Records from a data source
--- BEGIN ---

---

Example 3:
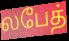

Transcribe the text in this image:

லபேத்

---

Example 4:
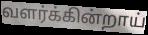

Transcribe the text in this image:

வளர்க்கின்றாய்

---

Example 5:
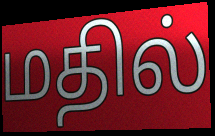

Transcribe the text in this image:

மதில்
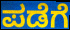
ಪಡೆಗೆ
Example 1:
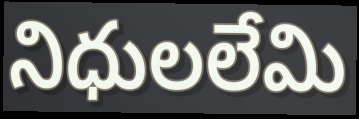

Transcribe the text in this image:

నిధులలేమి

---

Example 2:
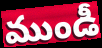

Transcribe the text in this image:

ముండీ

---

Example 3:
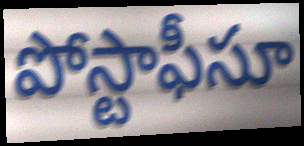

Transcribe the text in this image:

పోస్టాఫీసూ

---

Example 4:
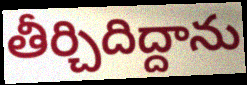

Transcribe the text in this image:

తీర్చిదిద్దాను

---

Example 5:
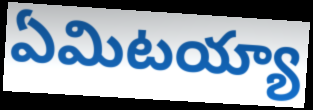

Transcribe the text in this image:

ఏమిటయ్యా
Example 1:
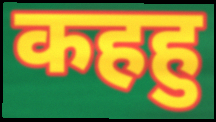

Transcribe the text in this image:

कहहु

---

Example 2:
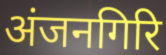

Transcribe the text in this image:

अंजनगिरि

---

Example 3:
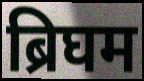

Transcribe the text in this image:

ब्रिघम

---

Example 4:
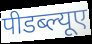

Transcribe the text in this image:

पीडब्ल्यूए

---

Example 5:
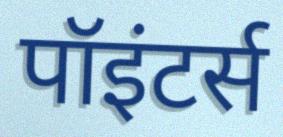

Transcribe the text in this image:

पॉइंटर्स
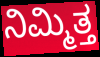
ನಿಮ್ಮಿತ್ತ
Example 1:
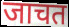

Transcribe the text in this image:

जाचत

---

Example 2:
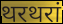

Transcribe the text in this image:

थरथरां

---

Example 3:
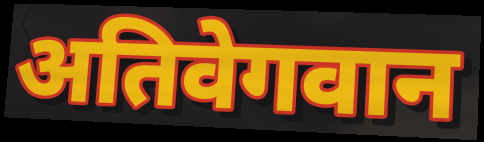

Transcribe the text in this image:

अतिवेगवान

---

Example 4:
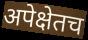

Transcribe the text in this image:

--- END ---

__Work instructions__
Reproduce all of the material above line for line, keeping every character unchanged, and omit the pictures from your copy.

__Response to this exercise__
---

Example 3:

Transcribe the text in this image:

லபேத்

---

Example 4:

Transcribe the text in this image:

வளர்க்கின்றாய்

---

Example 5:

Transcribe the text in this image:

மதில்
ಪಡೆಗೆ
Example 1:

Transcribe the text in this image:

నిధులలేమి

---

Example 2:

Transcribe the text in this image:

ముండీ

---

Example 3:

Transcribe the text in this image:

పోస్టాఫీసూ

---

Example 4:

Transcribe the text in this image:

తీర్చిదిద్దాను

---

Example 5:

Transcribe the text in this image:

ఏమిటయ్యా
Example 1:

Transcribe the text in this image:

कहहु

---

Example 2:

Transcribe the text in this image:

अंजनगिरि

---

Example 3:

Transcribe the text in this image:

ब्रिघम

---

Example 4:

Transcribe the text in this image:

पीडब्ल्यूए

---

Example 5:

Transcribe the text in this image:

पॉइंटर्स
ನಿಮ್ಮಿತ್ತ
Example 1:

Transcribe the text in this image:

जाचत

---

Example 2:

Transcribe the text in this image:

थरथरां

---

Example 3:

Transcribe the text in this image:

अतिवेगवान

---

Example 4:

Transcribe the text in this image:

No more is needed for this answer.